Wednesday, 30 April 2014

Play vs TV vs Book

Yesterday, I saw Birdsong in the Theatre Royal in Winchester.

I've read the book, seen the TV adaptation, and now the play. So is it fair to compare them?

Not really - they are different art forms. They take the same material (for those not familiar with Sebastian Faulks' book, it's set in the trenches of the World War 1 with flashbacks to an affair), even tell the same story, but they work with different tools. However, it is impossible for forget any encounter with this story before, even if it comes in a different shape.

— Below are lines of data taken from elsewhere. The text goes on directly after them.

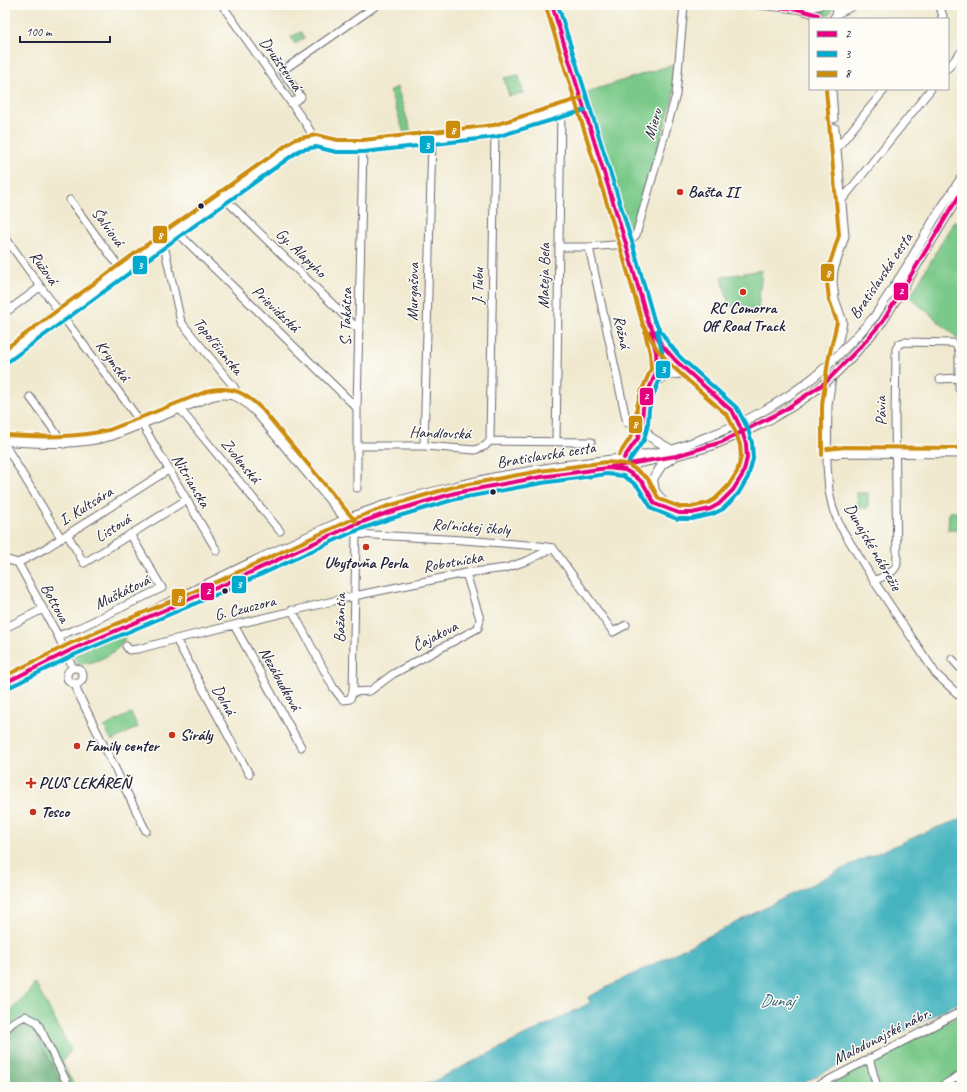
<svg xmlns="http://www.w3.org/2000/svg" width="967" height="1092" viewBox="0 0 967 1092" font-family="Caveat,sans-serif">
  <rect width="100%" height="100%" fill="#fdfcf7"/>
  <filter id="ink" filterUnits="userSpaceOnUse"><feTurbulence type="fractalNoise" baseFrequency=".025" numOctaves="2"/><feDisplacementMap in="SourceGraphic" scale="8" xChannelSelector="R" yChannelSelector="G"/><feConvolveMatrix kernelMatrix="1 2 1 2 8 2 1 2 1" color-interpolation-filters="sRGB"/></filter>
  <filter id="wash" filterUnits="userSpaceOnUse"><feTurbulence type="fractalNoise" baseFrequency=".012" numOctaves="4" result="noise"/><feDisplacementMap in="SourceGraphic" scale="16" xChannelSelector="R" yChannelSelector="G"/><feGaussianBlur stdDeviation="0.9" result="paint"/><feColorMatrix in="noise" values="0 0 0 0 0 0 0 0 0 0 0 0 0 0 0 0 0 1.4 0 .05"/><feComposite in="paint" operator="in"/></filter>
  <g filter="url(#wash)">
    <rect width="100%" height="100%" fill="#f0e9cf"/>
    <!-- green -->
    <path fill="#7ac989" stroke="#4e7662" d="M822 10a5 5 0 1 1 10 0a5 5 0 1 1-10 0Z
      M301,32L304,38L295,44L291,37Z
      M678,63L672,102L636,220L634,225L630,227L627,224L587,92Z
      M519,75L523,93L509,96L504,78Z
      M397,87L412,135L405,136L390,91Z
      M954,221L962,224V342L910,297Z
      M762,270L758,310L729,306L722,277Z
      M857,493H868V508H858Z
      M949,512H961V530H948Z
      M120,633L123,635L125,638C120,652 95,664 80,664L72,656Z
      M131,713L138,727L112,741L104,727Z
      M35,983L71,1050L62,1062L75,1087H63L32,1026L17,1024L5,1035V1016L26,995Z
      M962,1014V1087H820Z"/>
    <!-- forest -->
    <path fill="#63ad75" stroke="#426858" d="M17,1024L32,1026L63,1087H5V1035Z"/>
    <!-- water -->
    <path fill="#45b4bf" stroke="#346b7d" d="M962,819V1001L796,1087H415L421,1085L424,1086L590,1003L588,997L852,864L938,827Z"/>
  </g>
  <g filter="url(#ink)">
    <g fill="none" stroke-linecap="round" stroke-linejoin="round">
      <!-- minor casing -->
      <g stroke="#6a686f" stroke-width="9">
        <path id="minor" d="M222,5L306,124L316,141
          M552,5L626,244L648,322L662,345L694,377
          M758,5L797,9L818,15
          M939,5L943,16L941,19
          M802,8L819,6
          M837,14L855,5
          M833,19L837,13L836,5
          M948,68L962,51
          M832,89L834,119
          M292,103L301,97L282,71L377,5
          M835,128L845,236L834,270L833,282L835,299L843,322L834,362L828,406L827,465L829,491L833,509L840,526L874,581L936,674L962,698
          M838,147L885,89
          M223,197L359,330
          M70,200L122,271
          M842,200L931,89
          M176,231L357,408
          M5,237L43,290L96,361L142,424L217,551
          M163,241L181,322L234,387L239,397
          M626,244L636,235L676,95L684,5
          M559,247H589L626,244
          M589,247L627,423
          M5,313L40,287
          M5,356L176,231L298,144L316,141L337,146H363L495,131L583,104
          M657,370L676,361
          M940,379L959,378
          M649,389L657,370L656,352L652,334
          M30,397L64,444
          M180,409L280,531
          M490,441L495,131
          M556,441L561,110
          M5,445L61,538
          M357,446H424L475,450L485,446L490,441L591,442
          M424,446L432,138
          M828,455L845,453L962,454
          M357,488V408L363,146
          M67,534L84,563L186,500
          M356,534L463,540L540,546L553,548L613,632L626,625
          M5,559L18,563L58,636L73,668
          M18,563L46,548L168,470
          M874,581C883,576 894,574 897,564L895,418L896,349L899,344L904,342L953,343L957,346L959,351V389
          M292,610L333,687L342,699L344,700L350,699L353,692L356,534
          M234,625L301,747
          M5,628L43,609
          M58,636L79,628L162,588L130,534
          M176,639L249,774
          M126,646L129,650L138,649L176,639L354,596L466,573L506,568L529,560L553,548
          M952,659L962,670
          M67 676a8 8 0 1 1 16 0a8 8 0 1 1-16 0Z
          M76,683L77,691L146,831
          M353,692L370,691L393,674L478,628L480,619L466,573
          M5,1030L13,1022L25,1016L37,1022L69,1087
          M869,1058L877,1087
          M815,1087L962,1011
          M940,1087L962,1074"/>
      </g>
      <!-- major casing -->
      <g stroke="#6a686f" stroke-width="10">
        <path id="major" d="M875,316L906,268L935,218L962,177
          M883,321L962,191
          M642,423L650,437L672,450
          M5,441C41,443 75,446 111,436L212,396C234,391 242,398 257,413L348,522
          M616,469C631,471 641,480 649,493C651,496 652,501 655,503C660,509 681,514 689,513C705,512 718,506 729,495C748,476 751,451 741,428C739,422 736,416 732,412C727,405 719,399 712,393C707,389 702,383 696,379C686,372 669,372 659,380C639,396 647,417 638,438C635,445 629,451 624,458
          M668,508L655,491L653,479L662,465L674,457
          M165,609C185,601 205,593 224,584C273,562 320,537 371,518C398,508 427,500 455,493C539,472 628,472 711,446
          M73,649L254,561L346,519L393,502L456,486L496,477L559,466L624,458L672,450L707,437
          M5,683L60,656"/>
      </g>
      <!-- minor -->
      <use href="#minor" stroke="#fff" stroke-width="7"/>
      <!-- major -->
      <use href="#major" stroke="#fff" stroke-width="8"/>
      <!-- major-bridge casing -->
      <g stroke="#6a686f" stroke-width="10" stroke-linecap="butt">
        <path id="major-bridge" d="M707,437C747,422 786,400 819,373C839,356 857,336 875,316
          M711,446C750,431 794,409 826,382C847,364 865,342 883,321
          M60,656L73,649"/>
      </g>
      <!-- major-bridge -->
      <use href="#major-bridge" stroke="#fff" stroke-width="8"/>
      <!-- bus-1 casing -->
      <g stroke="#fdfcf7" stroke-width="7">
        <path id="bus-1" d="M758,5L797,9L818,15
          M624,458L638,438L642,423L643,408L647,394L657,370L656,352L651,332
          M611,467L676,456L722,442L783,411L826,382L864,343L883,321L962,191
          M5,683L73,649L223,585L351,526L387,513L455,493L541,477L607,468L625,470L635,476L643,483L655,504L679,513H692L710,509L719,504L733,490L743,474L747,458L746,444L742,431L733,412L676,361L662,345L648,322L626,244L552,5"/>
      </g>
      <!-- bus-2 casing -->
      <g stroke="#fdfcf7" stroke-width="7">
        <path id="bus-2" d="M9,361L180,236L300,150L316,147L336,152H364L496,137L585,110
          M629,461L644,440L648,424L649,409L653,396L663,371L662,351L657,331
          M8,688L76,654L225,591L353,532L389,519L456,499L542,483L607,474L623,476L631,481L638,487L652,509L677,519H692L713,514L723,509L738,494L748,477L753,459L752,443L748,429L737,408L680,357L667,341L654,320L632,242L558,5"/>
      </g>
      <!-- bus-3 casing -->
      <g stroke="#fdfcf7" stroke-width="7">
        <path id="bus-3" d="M5,349L172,226L295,139L316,135L338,140H363L494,125L581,98
          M5,435C41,437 75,438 109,430L210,390C234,386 245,393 262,409L356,522
          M827,449L845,447L962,448
          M619,455L632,435L636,422L637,406L641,392L651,369L650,353L645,333
          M822,455V405L828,361L837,322L829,300L827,282L828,269L839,235L826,90
          M5,676L71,643L221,580L348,521L385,507L453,487L540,471L607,462L627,464L638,471L648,479L659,499L680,507H691L708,503L715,499L728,486L737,472L741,457L740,445L736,433L728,416L671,365L657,349L643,325L620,246L546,7"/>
      </g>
      <!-- bus-1 -->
      <use href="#bus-1" stroke="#e5007d" stroke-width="4"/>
      <!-- bus-2 -->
      <use href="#bus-2" stroke="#00a9ce" stroke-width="4"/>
      <!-- bus-3 -->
      <use href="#bus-3" stroke="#cc8c0c" stroke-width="4"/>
    </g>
  </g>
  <!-- markers -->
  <g fill="#c8321e" stroke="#fdfcf7" stroke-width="1.5">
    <circle cx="680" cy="192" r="4"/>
    <circle cx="743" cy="292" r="4"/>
    <circle cx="366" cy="547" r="4"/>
    <circle cx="172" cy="735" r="4"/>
    <circle cx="77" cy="746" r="4"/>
    <path d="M29 777h4v4h4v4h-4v4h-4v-4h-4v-4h4z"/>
    <circle cx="33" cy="812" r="4"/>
  </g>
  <g fill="#22223b" stroke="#fdfcf7" stroke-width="1.5">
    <circle cx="201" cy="206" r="3.5"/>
    <circle cx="493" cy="492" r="3.5"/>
    <circle cx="225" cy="591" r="3.5"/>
  </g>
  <g text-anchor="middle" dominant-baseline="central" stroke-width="3" stroke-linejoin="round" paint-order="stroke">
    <!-- street labels -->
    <g font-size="16" fill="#22223b" stroke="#fdfcf7">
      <text transform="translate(281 64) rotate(55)">Družstevná</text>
      <text transform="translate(653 124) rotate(-74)">Mieru</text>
      <text transform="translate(108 227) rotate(54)">Šalviová</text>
      <text transform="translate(301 253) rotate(44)">Gy. Alapyho</text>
      <text transform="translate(44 268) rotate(55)">Ružová</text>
      <text transform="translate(544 276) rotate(-89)">Mateja Bela</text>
      <text transform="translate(881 276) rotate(-56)">Bratislavská cesta</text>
      <text transform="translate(478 286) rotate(-89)">J. Tubu</text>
      <text transform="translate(413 292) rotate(-89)">Murgašova</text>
      <text transform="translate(276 309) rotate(44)">Prievidzská</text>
      <text transform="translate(346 317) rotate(-89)">S. Takátsa</text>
      <text transform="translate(622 332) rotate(78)">Rožná</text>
      <text transform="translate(218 346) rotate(51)">Topoľčianska</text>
      <text transform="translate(113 361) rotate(54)">Krymská</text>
      <text transform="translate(881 411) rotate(-91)">Pávia</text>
      <text transform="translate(440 433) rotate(2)">Handlovská</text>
      <text transform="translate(546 455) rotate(-9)">Bratislavská cesta</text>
      <text transform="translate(241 461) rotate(51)">Zvolenská</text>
      <text transform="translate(191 481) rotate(59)">Nitrianska</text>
      <text transform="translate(86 506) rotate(-32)">I. Kultsára</text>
      <text transform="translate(471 527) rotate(4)">Roľníckej školy</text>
      <text transform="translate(113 528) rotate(-32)">Listová</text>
      <text transform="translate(873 547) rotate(60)">Dunajské nábrežie</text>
      <text transform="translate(453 562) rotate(-10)">Robotnícka</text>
      <text transform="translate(122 592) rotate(-26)">Muškátová</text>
      <text transform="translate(55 603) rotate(61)">Bottova</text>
      <text transform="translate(245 608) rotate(-14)">G. Czuczora</text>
      <text transform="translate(340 618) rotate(-89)">Bažantia</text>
      <text transform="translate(435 636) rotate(-27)">Čajakova</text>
      <text transform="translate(280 679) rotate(61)">Nezábudková</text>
      <text transform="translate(224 700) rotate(61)">Dolná</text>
      <text transform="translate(882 1036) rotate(-27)">Malodunajské nábr.</text>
    </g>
    <!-- poi labels -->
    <g font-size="16" font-weight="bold" fill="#22223b" stroke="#fdfcf7" text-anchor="start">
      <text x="688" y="192">Bašta II</text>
      <text x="743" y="308" text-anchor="middle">RC Comorra<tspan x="743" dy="18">Off Road Track</tspan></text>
      <text x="366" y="563" text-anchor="middle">Ubytovňa Perla</text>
      <text x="180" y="735">Sirály</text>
      <text x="85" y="746">Family center</text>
      <text x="39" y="783">PLUS LEKÁREŇ</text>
      <text x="41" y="812">Tesco</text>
    </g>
    <!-- water labels -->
    <g font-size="17" font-style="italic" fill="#305c70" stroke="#fdfcf7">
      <text x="777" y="1000">Dunaj</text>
    </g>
  </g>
  <g stroke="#fdfcf7" stroke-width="1.5">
    <rect x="445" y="120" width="16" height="19" rx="4" fill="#cc8c0c"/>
    <rect x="419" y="135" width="16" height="19" rx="4" fill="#00a9ce"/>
    <rect x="152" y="225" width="16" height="19" rx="4" fill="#cc8c0c"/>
    <rect x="132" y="255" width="16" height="20" rx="4" fill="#00a9ce"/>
    <rect x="820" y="263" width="15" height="19" rx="4" fill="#cc8c0c"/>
    <rect x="893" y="282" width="16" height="19" rx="4" fill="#e5007d"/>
    <rect x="655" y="360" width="16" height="19" rx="4" fill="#00a9ce"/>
    <rect x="639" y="387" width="15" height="19" rx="4" fill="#e5007d"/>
    <rect x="628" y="415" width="15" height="19" rx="4" fill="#cc8c0c"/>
    <rect x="231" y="575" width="16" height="19" rx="4" fill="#00a9ce"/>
    <rect x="200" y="582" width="15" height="19" rx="4" fill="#e5007d"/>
    <rect x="171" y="588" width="15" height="19" rx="4" fill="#cc8c0c"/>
  </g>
  <g font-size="11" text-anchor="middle" font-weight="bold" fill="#fff">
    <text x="453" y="134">8</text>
    <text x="427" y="149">3</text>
    <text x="160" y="239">8</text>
    <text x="140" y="269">3</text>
    <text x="828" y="277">8</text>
    <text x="901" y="295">2</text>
    <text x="663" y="373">3</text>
    <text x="646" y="400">2</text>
    <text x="635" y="428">8</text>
    <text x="239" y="588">3</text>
    <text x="208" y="595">2</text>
    <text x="179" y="602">8</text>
  </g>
  <!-- margin -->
  <rect width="967" height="1092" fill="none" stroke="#fdfcf7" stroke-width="20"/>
  <!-- legend -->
  <rect x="809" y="18" width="140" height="72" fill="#fdfcf7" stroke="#a5a5ac"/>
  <rect x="817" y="31" width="20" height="6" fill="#e5007d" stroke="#a5a5ac"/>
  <text x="845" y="38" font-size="12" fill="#22223b">2</text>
  <rect x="817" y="51" width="20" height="6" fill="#00a9ce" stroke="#a5a5ac"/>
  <text x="845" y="58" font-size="12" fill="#22223b">3</text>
  <rect x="817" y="71" width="20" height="6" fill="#cc8c0c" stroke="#a5a5ac"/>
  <text x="845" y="78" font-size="12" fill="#22223b">8</text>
  <!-- scale -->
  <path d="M20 36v6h90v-6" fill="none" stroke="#22223b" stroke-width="2"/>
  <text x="26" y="36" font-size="12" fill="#22223b" stroke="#fdfcf7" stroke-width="3" paint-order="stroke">100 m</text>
</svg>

A writer has nothing but words and white space on the page. And, of course, the imagination of the reader who must do some of the work - taking those words and providing his or her own images. The reader engages as he or she chooses; there are times then this books is gruesome - a reader is free to put the book down, take a rest from the misery, go outside and smell the roses, listen to the birdsong.

When I saw this televised, the director seemed to understand this need for respite from the trenches: the flashback scenes, while painful to watch in places, were full of sunshine and - in spite of the heartache - there was an optimism in all that loving. It left the viewer with a feeling that the carnage was worth it for love, in the form of a child, would survive. And, if it was too full of blood and mayhem, the viewer could turn it off - or go and make a cup of tea and hope it was more cheerful when he or she came back.

There is no such respite on stage. This production handled the flashbacks seamlessly, so 'present' morphed into memory with little more than a flicking of scenery and change of lighting. Characters slipped from past to present with comparable ease. However, the backdrop - the barbed wire and mud of the trenches - never moved. The audience was never able to forget the context of this play, no taking a trip to the loo, no slipping into the garden to remind yourself of sunshine.

The result - it was harrowing. It's hugely powerful - and important to remember just how futile it all was, how pointless all that carnage. The acting and staging was superb. But not for anyone who, for whatever reason, is looking for light entertainment. - I don't see this as 'criticism' - this is a magnificent, important play and this production was wonderful. Harrowing was what it needed to be.